As a study published in Nature shows, the action must shift to rural areas now.
Rural obesity is driving the global obesity epidemic, posits a paper published in Nature. The study conducted by the NCD Risk Factor Collaboration challenge the popular belief that, with wealth concentration in urban areas, these are the major contributors to global obesity. The research, using Body Mass Index (BMI) data, bases its findings on reports that cover around 30 years of data (1985-2017). The BMI data covers nearly 112 million adults from 200 countries. The data reveals that the BMI levels rose by an average of 2.2 kg/m2 for men and 2 kg/m2 for women resulting in each person becoming 5-6 kg heavier.
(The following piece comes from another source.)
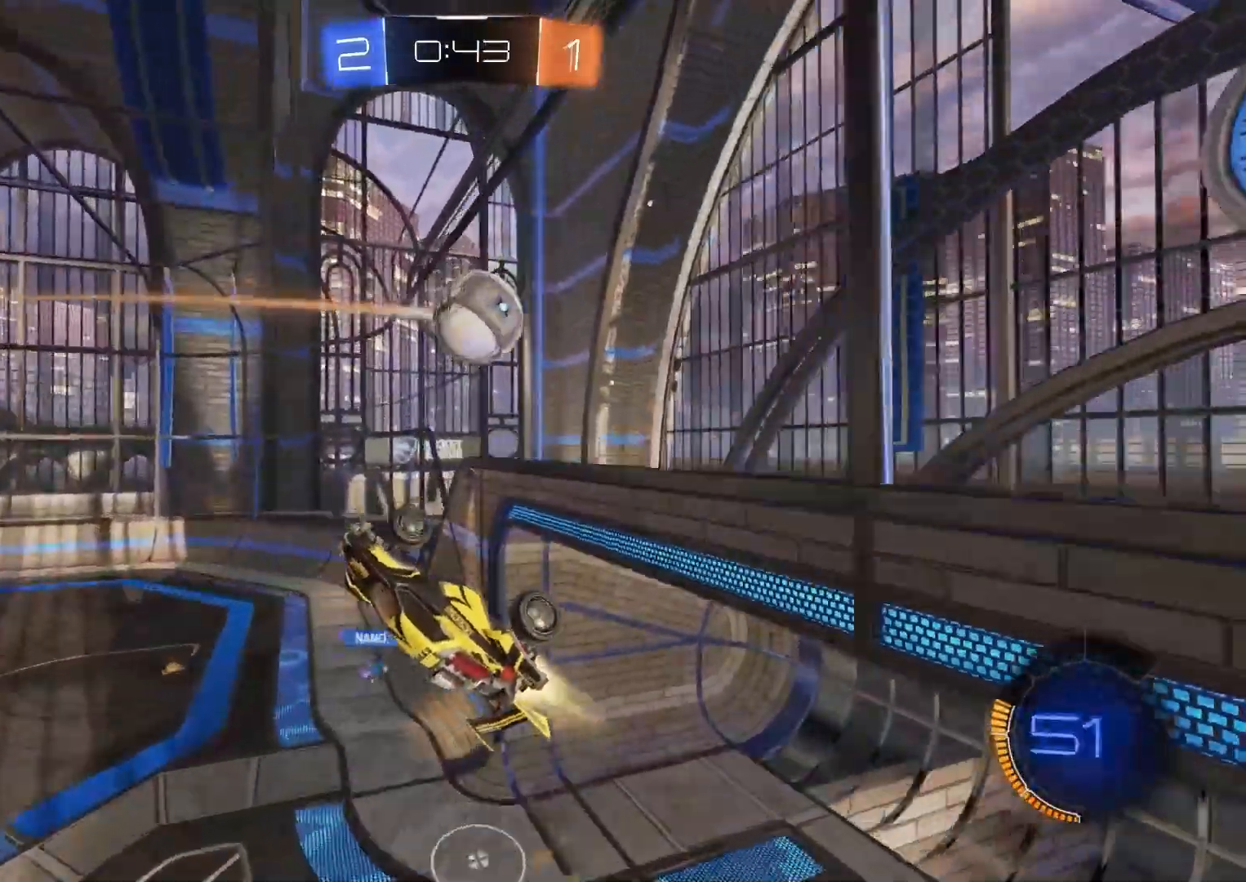
{"buttons": ["R2"], "left_stick": "center", "right_stick": "center", "events": [[117, "TRIANGLE", "up"], [150, "CIRCLE", "up"], [250, "R1", "down"], [333, "left_stick", "left"], [433, "R1", "up"], [483, "left_stick", "center"]]}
This rise has mainly been occured in the rural areas.
The report shows that the BMI in higher income countries’ rural areas was always high as compared to the urban areas. However, while the rural areas in low-and middle-income countries usually had it low, over the last 30 years, it has increased tremendously. The report states that this increase has been due to higher incomes, availability of transport and a general transition from labour-intensive work like agriculture to other forms of work. Even in agriculture, mechanisation has subsitituted human labour use. All these factors and the spread of MNCs producing processed, low-nutritional value snacks have contributed to rising obesity. In India, the average BMI for women went up by 2.4 kg/m2 (to 22.1 kg/m2) in 2017 from 19.7 kg/m2 in 1985. Average rise in BMI for rural men was 2.6 kg/m2, and for women 2.5 kg/m2. The research shows that health interventions in rural areas need to also consider obesity as a major issue; this can be tamed if a campaign against poor-quality, low nutritional value diets are made a part of the plant to fight malnourishment. Also, public health professionals need to ensure that children in rural areas, have access to and awareness of high-quality nutrition as household incomes go up and lifestyles changes begin to occur.